* _Task statement_: Write out the passage on magical realism word for word, from "Perhaps the word" to "Gabriel Garcia Marquez.".

* _Passage_:
--- start ---

Defining Magical Realism

I want to talk about magical realism, the genre that confounds so many authors and excites so many readers, publishers, and agents. What exactly is it, and equally important, what exactly is it not?

Perhaps the word “exact” is misleading, since “exact” is hard to pin down in this genre. The basic definition of magical realism is that it’s literary fiction grounded in reality – with elements of magic. But. There are conditions to that magic.

The magic in magical realism is characterized by the very real role it plays in the characters’ lives. Supernatural events are often so much a part of their world that they go unnoticed or unremarked. And if they are acknowledged, it is not with a sense of unfamiliar wonder or questioning, but rather an acceptance of this reality in life. A common example of this mystical-as-mundane phenomenon is in One Hundred Years of Solitude, by Gabriel Garcia Marquez.

Ghosts are a common and accepted presence in this saga of a family and a town whose story parallels that of the emergence of modern, independent Columbia. In other genres, the ghosts would be identified, investigated, discussed, possibly feared. But in 100 Years, the ghosts are simply accommodated without any fanfare.

In Like Water for Chocolate, by Laura Esquivel, Tita is born in a river of tears that literally floods the kitchen – a moment of extreme magic that is told with a perfectly straight face.

This distinction – that these mystical elements are a part of everyday life – is critical to understanding what the genre is and also what it is not.

Why do we care? Because of late, the publishing/writing community has allowed its definition to drift and encompass all realistic fiction laced with a dash of subtle magic. For example, Rebecca Stead’s When You Reach Me definitely has magic. But the stunning story of Miranda, some mysterious letters, and the laughing man on her New York City street is not magical realism. The same with Ask the Passengers, by A.S. King. Astrid, who’s struggling to define herself on her own terms, sends love to the passengers in the planes that fly above her. But Astrid never realizes she occasionally creates magic in the passengers’ lives, and never examines these supernatural events.The reason this still isn’t magical realism? The magic isn’t happening to her or her community and isn’t a natural part of the perspective of her culture.

--- end ---

* _Extracted data entries_:
--- start ---

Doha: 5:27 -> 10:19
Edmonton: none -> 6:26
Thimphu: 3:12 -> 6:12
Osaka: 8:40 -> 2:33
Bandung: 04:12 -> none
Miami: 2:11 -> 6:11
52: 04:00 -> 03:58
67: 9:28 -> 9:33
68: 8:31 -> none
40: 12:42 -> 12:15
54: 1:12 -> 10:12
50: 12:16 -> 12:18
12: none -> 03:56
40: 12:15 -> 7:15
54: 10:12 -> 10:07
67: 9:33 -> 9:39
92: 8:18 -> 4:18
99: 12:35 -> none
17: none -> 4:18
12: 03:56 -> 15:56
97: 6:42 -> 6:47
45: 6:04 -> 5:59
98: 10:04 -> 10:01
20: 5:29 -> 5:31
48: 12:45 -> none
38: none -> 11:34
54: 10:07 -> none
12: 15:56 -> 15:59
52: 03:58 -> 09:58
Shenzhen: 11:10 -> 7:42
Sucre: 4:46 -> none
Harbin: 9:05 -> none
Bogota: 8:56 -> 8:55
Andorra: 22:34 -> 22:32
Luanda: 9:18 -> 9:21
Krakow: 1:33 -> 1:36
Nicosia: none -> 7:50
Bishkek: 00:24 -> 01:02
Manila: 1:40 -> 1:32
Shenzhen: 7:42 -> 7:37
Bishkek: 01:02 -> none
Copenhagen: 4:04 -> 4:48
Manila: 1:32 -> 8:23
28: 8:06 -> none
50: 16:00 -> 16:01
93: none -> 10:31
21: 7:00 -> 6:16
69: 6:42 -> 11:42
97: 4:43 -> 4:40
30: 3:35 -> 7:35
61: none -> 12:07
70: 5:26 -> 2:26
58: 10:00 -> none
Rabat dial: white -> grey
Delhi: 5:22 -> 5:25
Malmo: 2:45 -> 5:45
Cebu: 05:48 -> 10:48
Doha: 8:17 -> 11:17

--- end ---

* _Reply to the task_:
Perhaps the word “exact” is misleading, since “exact” is hard to pin down in this genre. The basic definition of magical realism is that it’s literary fiction grounded in reality – with elements of magic. But. There are conditions to that magic.

The magic in magical realism is characterized by the very real role it plays in the characters’ lives. Supernatural events are often so much a part of their world that they go unnoticed or unremarked. And if they are acknowledged, it is not with a sense of unfamiliar wonder or questioning, but rather an acceptance of this reality in life. A common example of this mystical-as-mundane phenomenon is in One Hundred Years of Solitude, by Gabriel Garcia Marquez.